Items
Details
Title
Autograph letter signed [manuscript].
Created/published
Germany, 1590.
Description
1item
Associated name
Language Note
Text in English and Italian
Note
This is a PRELIMINARY RECORD. It may contain incorrect information. Please email catalog@folger.edu for assistance.
Provenance
Corsini archive (Christies Robson Lowe 4 September 1984)

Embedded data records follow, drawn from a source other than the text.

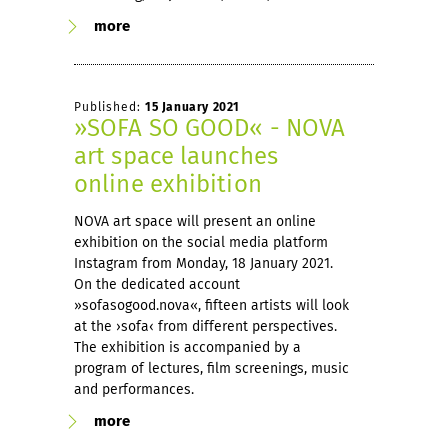
more
Published:
15 January 2021
»SOFA SO GOOD« - NOVA
art space launches
online exhibition
NOVA art space will present an online
exhibition on the social media platform
Instagram from Monday, 18 January 2021.
On the dedicated account
»sofasogood.nova«, fifteen artists will look
at the ›sofa‹ from different perspectives.
The exhibition is accompanied by a
program of lectures, film screenings, music
and performances.
more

Place of creation/publication
Germany.
Item Details
Call number
FAST ACC 272106
Folger-specific note
Purchase made possible by The Albert H. and Shirley Small Acquisitions Endowment Fund. From dealer's description: "2. [CORSINI.] [An Elizabethan merchant’s notes in English & Italian totalling the prices of several pieces of cloth, with printed German woodcut to verso depicting the causes of decline of a mine.] [Germany, c.1590.] Manuscript, ink on single sheet of paper (14.5 x 19.5cm) 3 lines in English, verso with woodcut (approx. 11 x 3.5cm) aper browned, edges uncut, a few small tears. An intriguing Elizabethan mercantile scrap of c.1590 from the Corsini Archive, this sheet of paper is penned on one side with a cloth merchant’s notes in English in three lines in a secretary hand totalling the prices of several pieces of fabric (“9 yards of silk ... at 4s 4d ... black fustian at 14s”) with a further two lines in Italian. That these notes were penned in Germany is suggested by a large woodcut printed on the verso of the sheet. In four woodcut vignettes the main causes of the decline of a mine are depicted: war, death, demotivation, inflation. Text in German (“Gott Gibt Got Nimt Kriegs Terben Unlust und Teurung – Verderben Berckwerck und Handlung”) borders what appears to be a sixteenth century merchant’s mark. Whether the sheet was waste paper from a printer’s premises or was a discarded printed paper wrapper of some kind is uncertain. Though this cycle of mine decline is depicted in other sixteenth century Germanic sources we have not been able to trace another example of this woodcut. Provenance: Corsini archive (dispersed Christies Robson Lowe, 1984-1988)." Ordered from Samuel Gedge, D9420, 2020-11-23, Cat. 30 item #2.